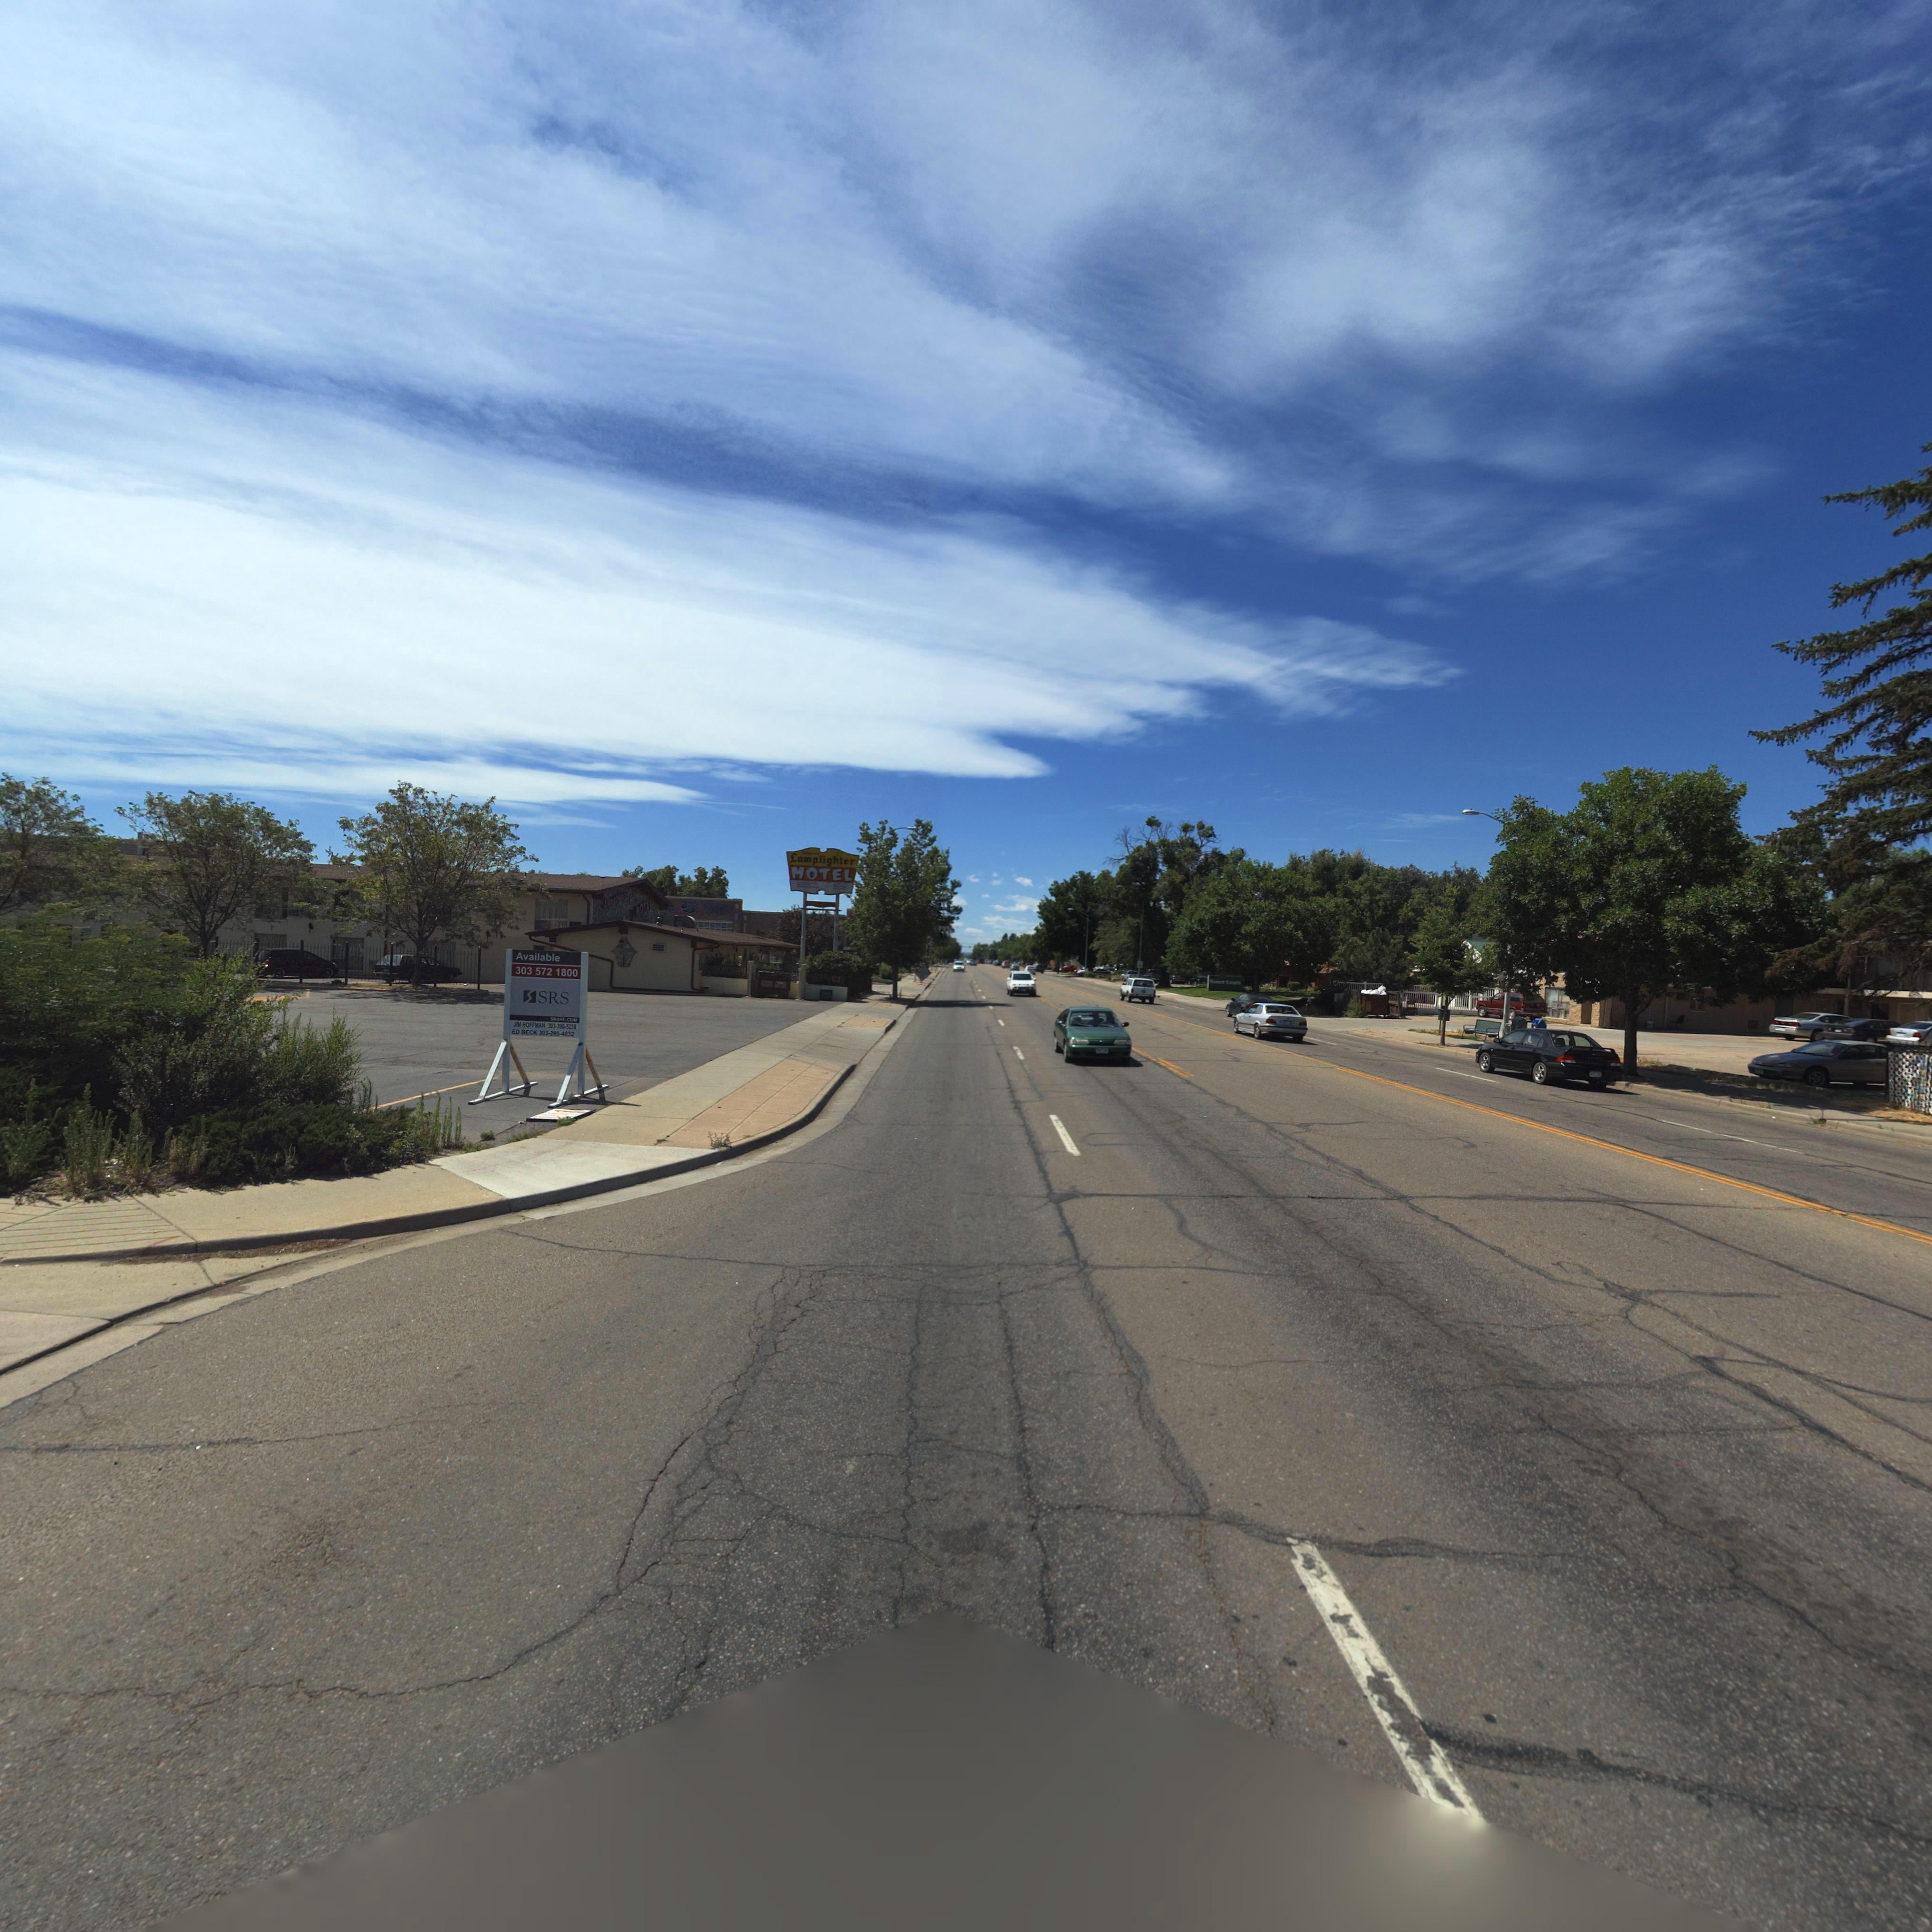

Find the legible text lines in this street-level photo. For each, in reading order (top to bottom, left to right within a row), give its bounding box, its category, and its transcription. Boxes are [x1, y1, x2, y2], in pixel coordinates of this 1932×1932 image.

[790, 852, 856, 866] BusinessName: Lamplighter
[791, 866, 852, 881] BusinessName: MOTEL
[603, 890, 629, 909] BusinessName: L********e*
[636, 900, 652, 916] BusinessName: *O***
[667, 903, 696, 913] BusinessName: * 5
[1209, 979, 1241, 985] BusinessName: ******* C*****s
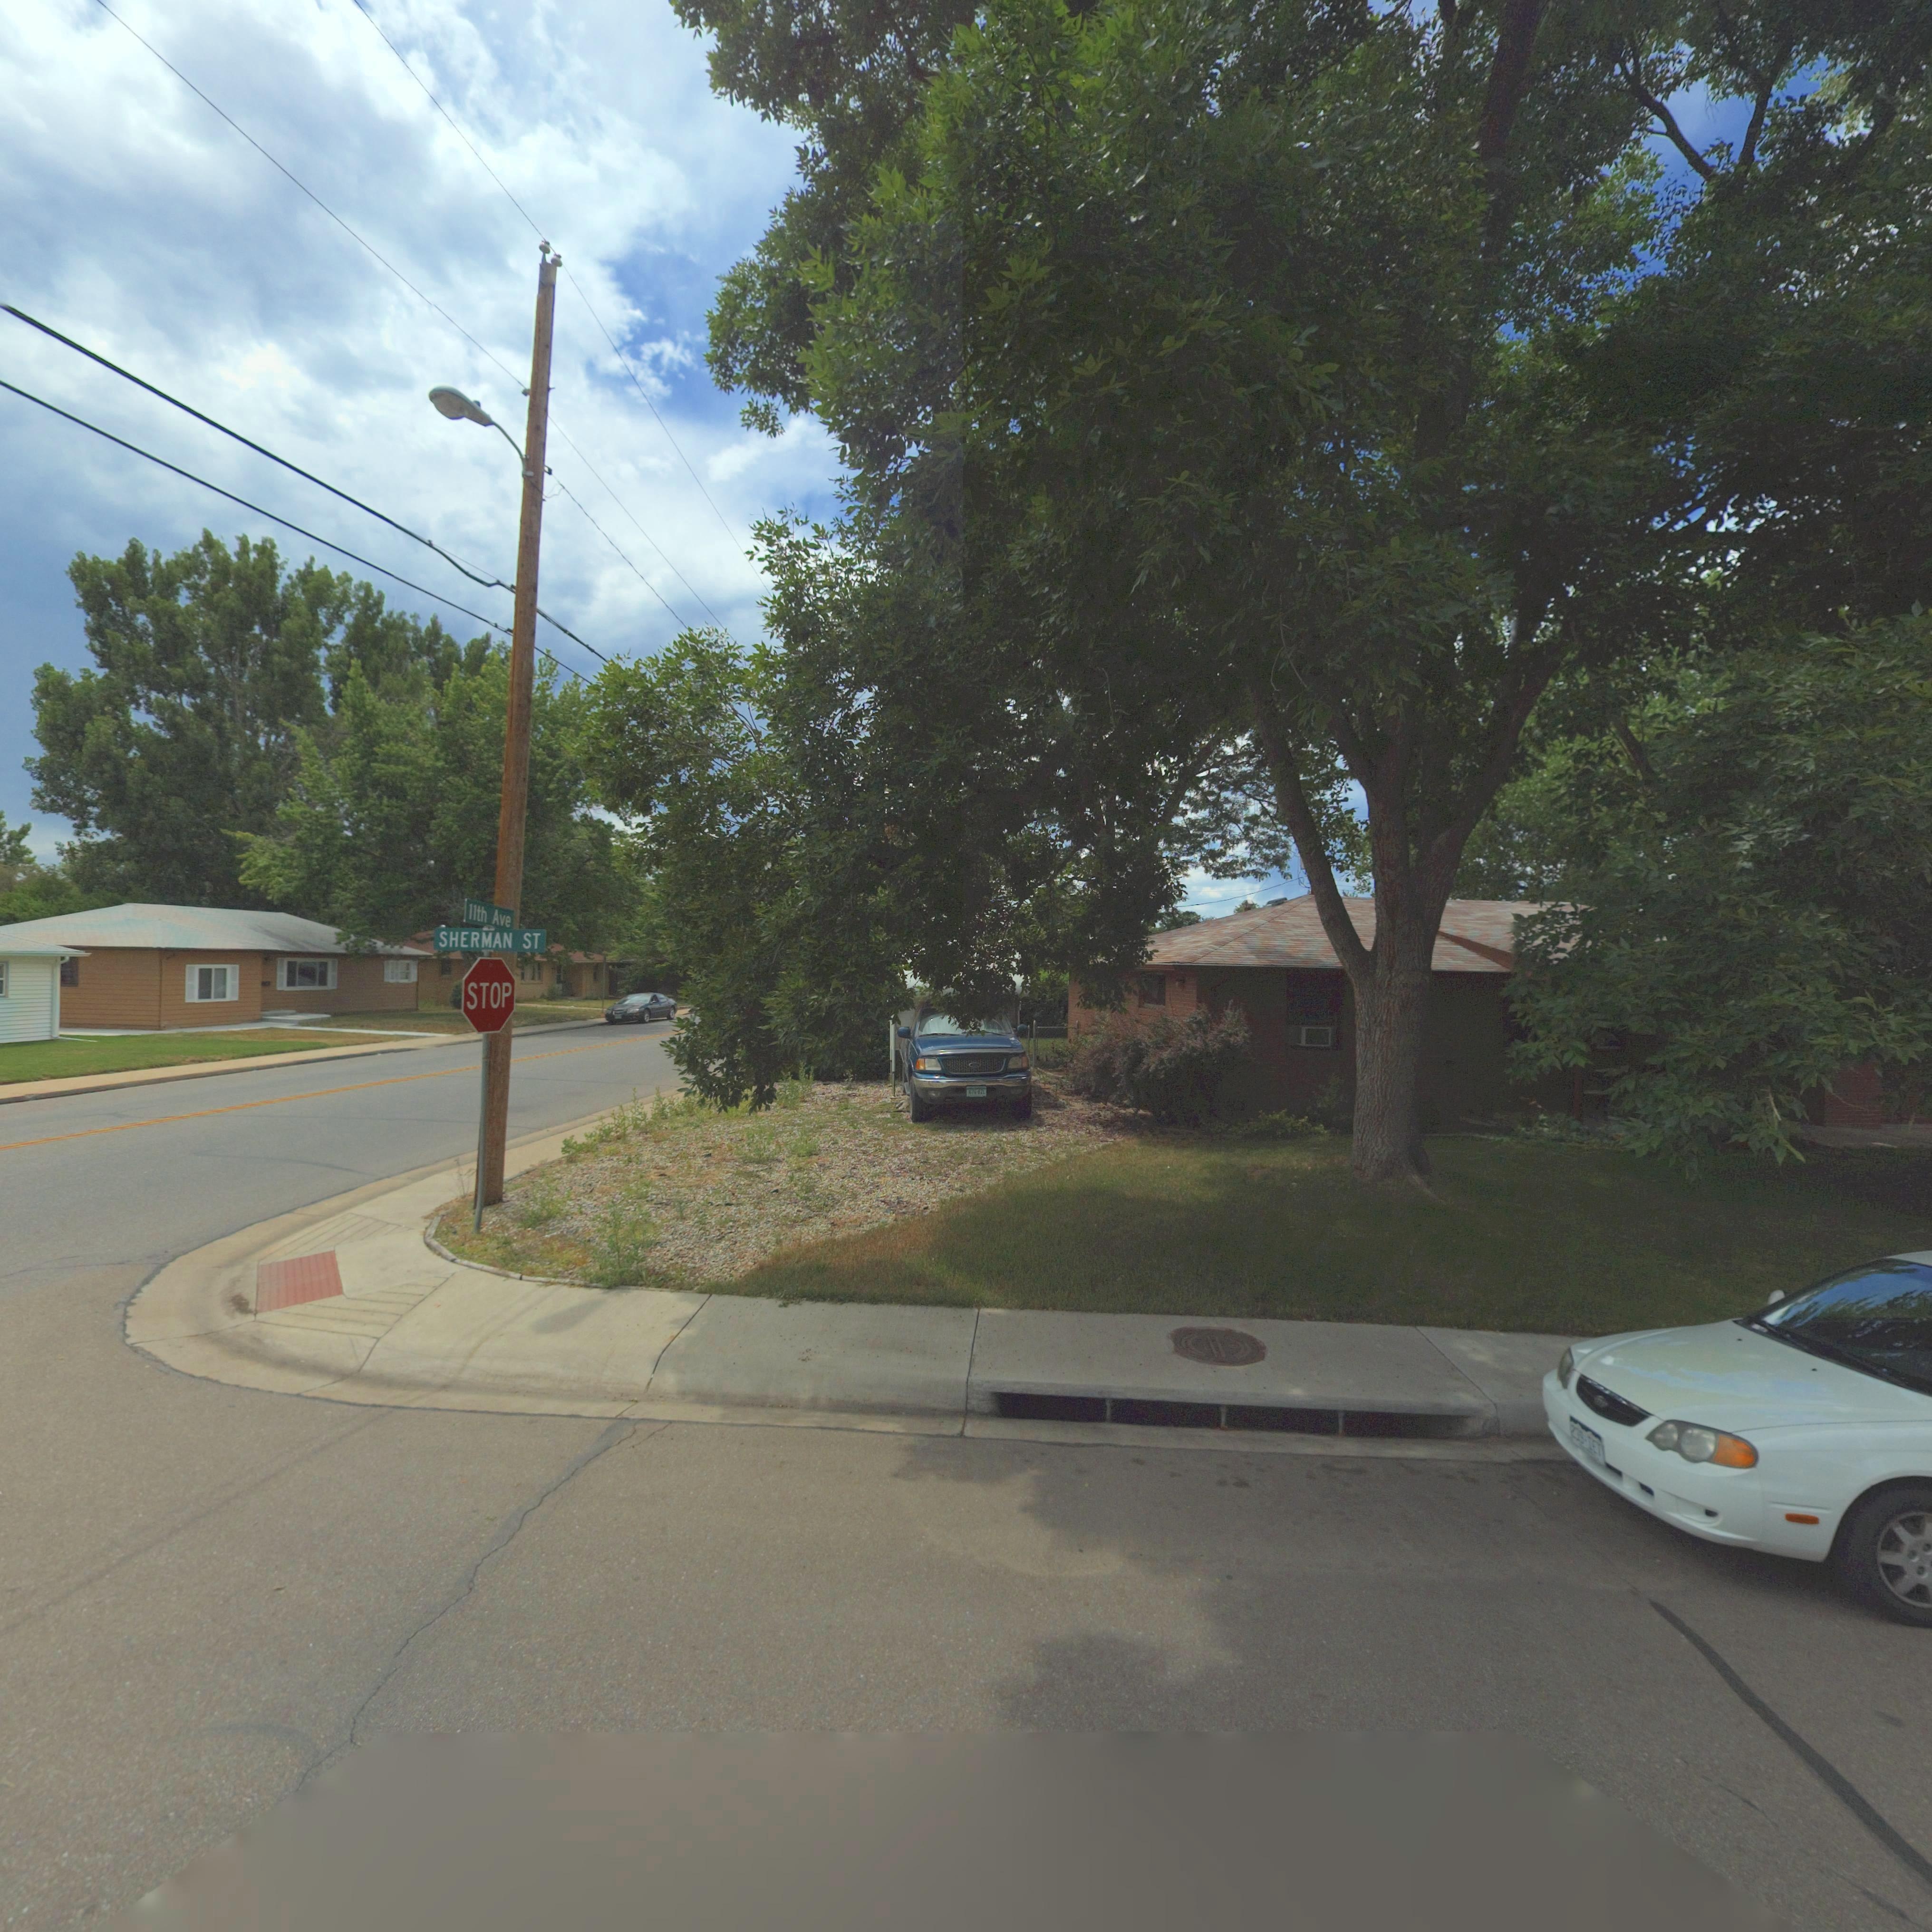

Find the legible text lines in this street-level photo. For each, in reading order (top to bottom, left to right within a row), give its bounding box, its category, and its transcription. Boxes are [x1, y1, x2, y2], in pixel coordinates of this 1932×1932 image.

▶ _Exercise description_
Rewrite the listing above as a Markdown table with the columns "Row" and "Line", giving each line a row number and skipping blank lines. Leave the pictures out of the table.

▶ _Complete answer_
| Row | Line |
|---|---|
| 1 | Find the legible text lines in this street-level photo. For each, in reading order (top to bottom, left to right within a row), give its bounding box, its category, and its transcription. Boxes are [x1, y1, x2, y2], in pixel coordinates of this 1932×1932 image. |
| 2 | [790, 852, 856, 866] BusinessName: Lamplighter |
| 3 | [791, 866, 852, 881] BusinessName: MOTEL |
| 4 | [603, 890, 629, 909] BusinessName: L********e* |
| 5 | [636, 900, 652, 916] BusinessName: *O*** |
| 6 | [667, 903, 696, 913] BusinessName: * 5 |
| 7 | [1209, 979, 1241, 985] BusinessName: ******* C*****s |
| 8 | Find the legible text lines in this street-level photo. For each, in reading order (top to bottom, left to right within a row), give its bounding box, its category, and its transcription. Boxes are [x1, y1, x2, y2], in pixel coordinates of this 1932×1932 image. |